Leave out all pictures while repeating the records exactly and completely.

### Stored data entries
=-=-=
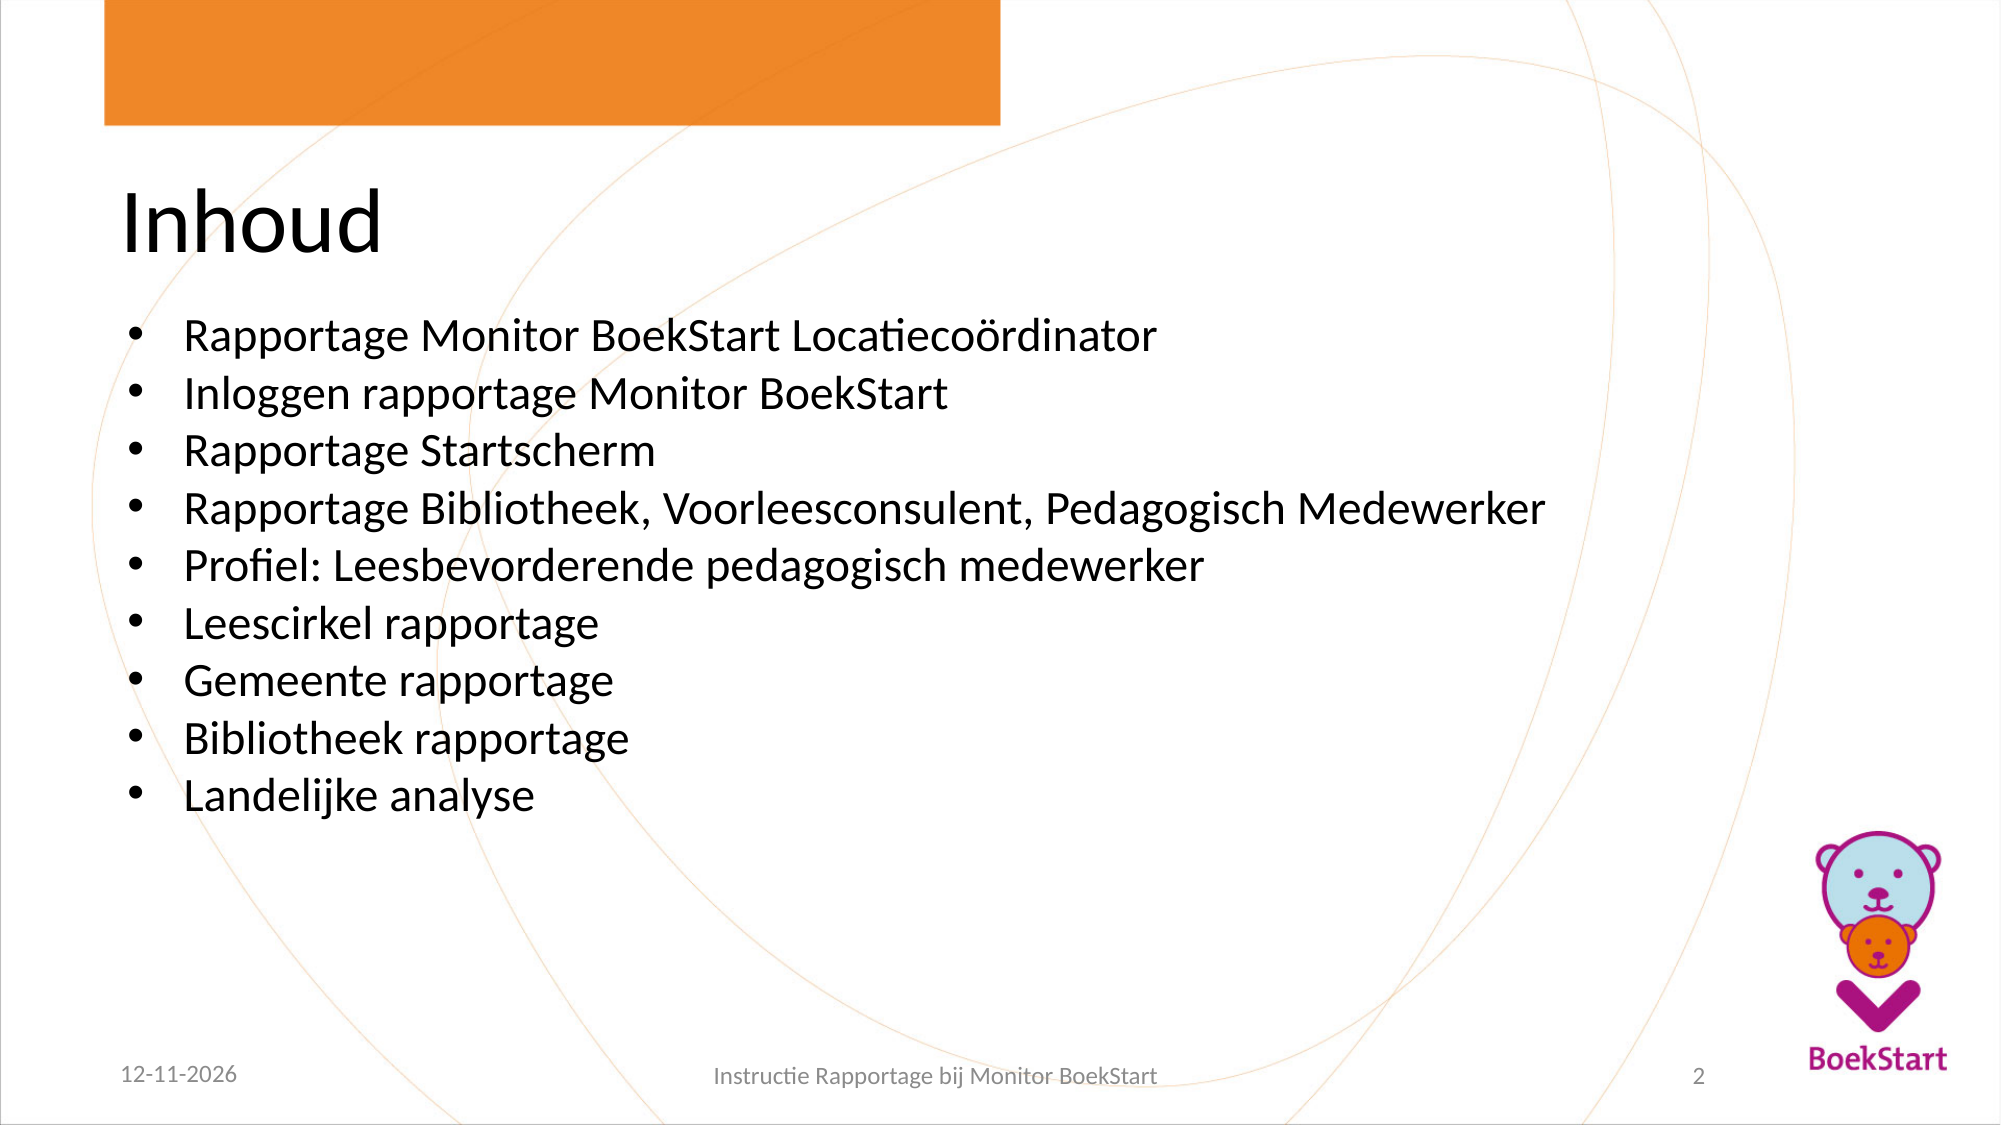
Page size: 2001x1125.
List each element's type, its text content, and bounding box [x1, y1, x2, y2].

picture [0, 0, 2001, 1125]
footer Instructie Rapportage bij Monitor BoekStart [486, 1044, 1386, 1105]
slide_number 2 [1623, 1044, 1775, 1105]
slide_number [105, 1042, 452, 1103]
text_box Rapportage Monitor BoekStart Locatiecoördinator Inloggen rapportage Monitor BoekStart Rapportage Startscherm Rapportage Bibliotheek, Voorleesconsulent, Pedagogisch Medewerker Profiel: Leesbevorderende pedagogisch medewerker Leescirkel rapportage Gemeente rapportage Bibliotheek rapportage Landelijke analyse [112, 296, 1564, 829]
title Inhoud [105, 158, 1863, 297]
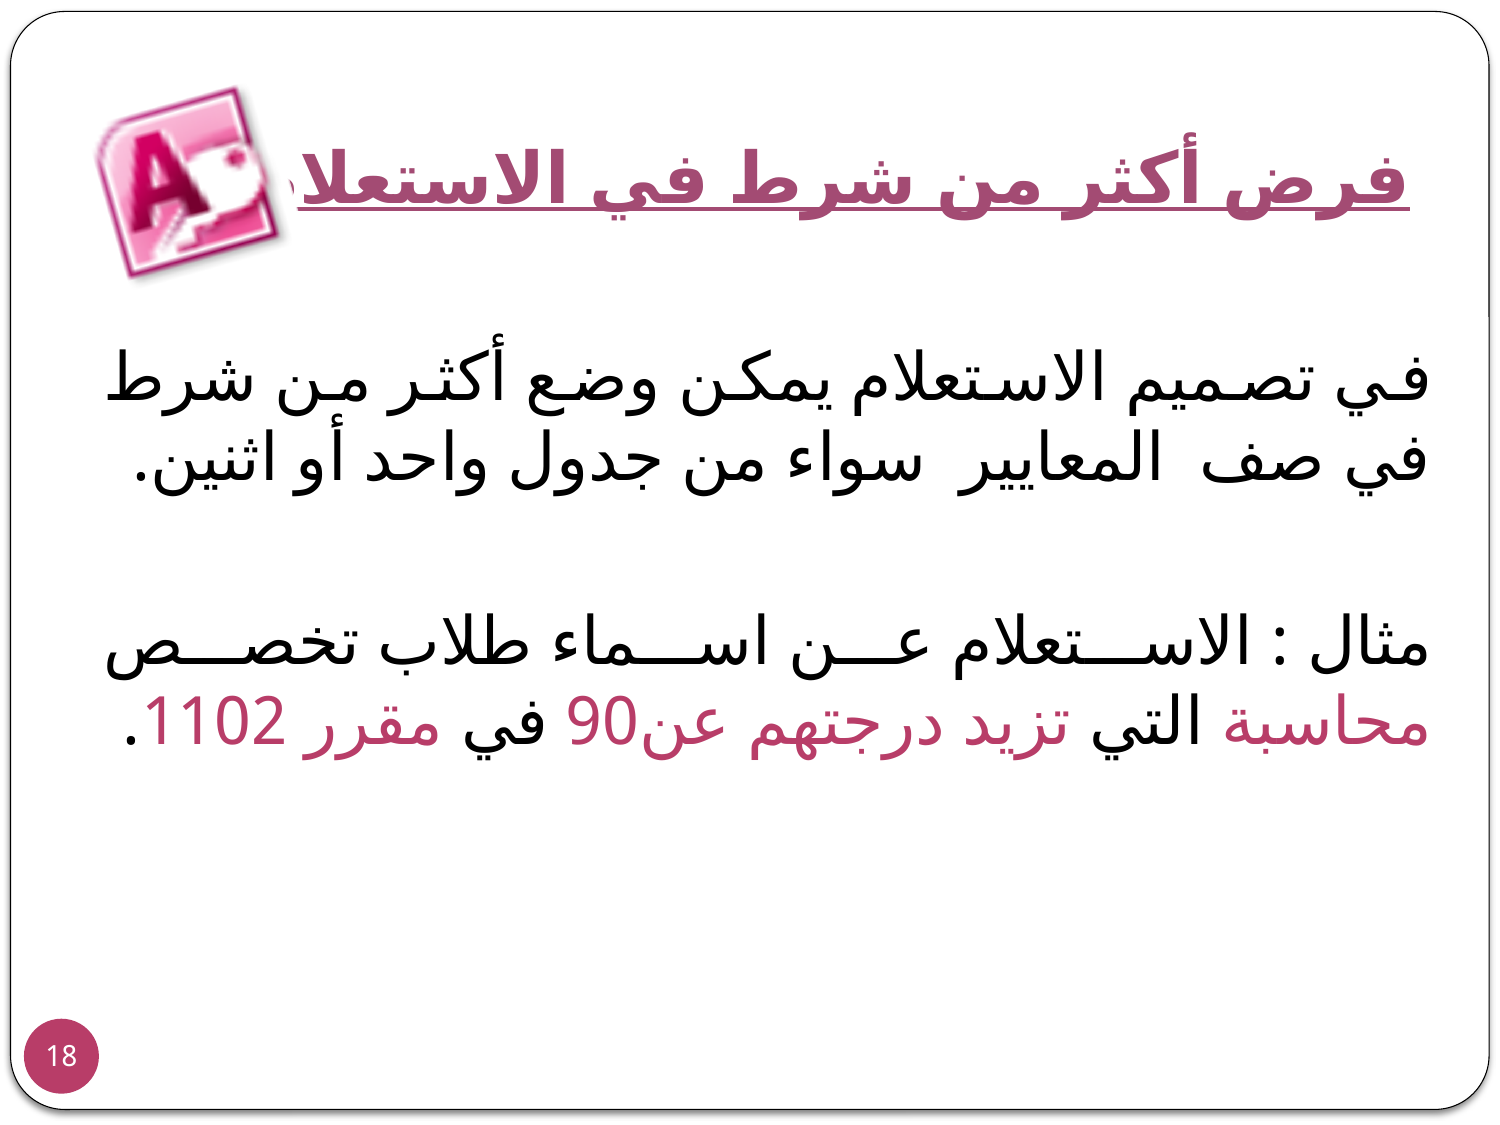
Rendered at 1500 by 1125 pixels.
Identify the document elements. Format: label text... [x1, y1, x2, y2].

slide_number 18 [23, 1018, 99, 1094]
picture [55, 57, 313, 325]
title فرض أكثر من شرط في الاستعلام : [150, 45, 1425, 233]
list في تصميم الاستعلام يمكن وضع أكثر من شرط في صف المعايير سواء من جدول واحد أو اثنين. مثال : الاستعلام عن اسماء طلاب تخصص محاسبة التي تزيد درجتهم عن90 في مقرر 1102. [88, 326, 1447, 1022]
=-=-=
### Solution to the problem
Page size: 2001x1125.
List each element's type, its text content, and bounding box [x1, y1, x2, y2].

picture [0, 0, 2001, 1125]
footer Instructie Rapportage bij Monitor BoekStart [486, 1044, 1386, 1105]
slide_number 2 [1623, 1044, 1775, 1105]
slide_number [105, 1042, 452, 1103]
text_box Rapportage Monitor BoekStart Locatiecoördinator Inloggen rapportage Monitor BoekStart Rapportage Startscherm Rapportage Bibliotheek, Voorleesconsulent, Pedagogisch Medewerker Profiel: Leesbevorderende pedagogisch medewerker Leescirkel rapportage Gemeente rapportage Bibliotheek rapportage Landelijke analyse [112, 296, 1564, 829]
title Inhoud [105, 158, 1863, 297]
Rendered at 1500 by 1125 pixels.
Identify the document elements. Format: label text... [x1, y1, x2, y2].

slide_number 18 [23, 1018, 99, 1094]
picture [55, 57, 313, 325]
title فرض أكثر من شرط في الاستعلام : [150, 45, 1425, 233]
list في تصميم الاستعلام يمكن وضع أكثر من شرط في صف المعايير سواء من جدول واحد أو اثنين. مثال : الاستعلام عن اسماء طلاب تخصص محاسبة التي تزيد درجتهم عن90 في مقرر 1102. [88, 326, 1447, 1022]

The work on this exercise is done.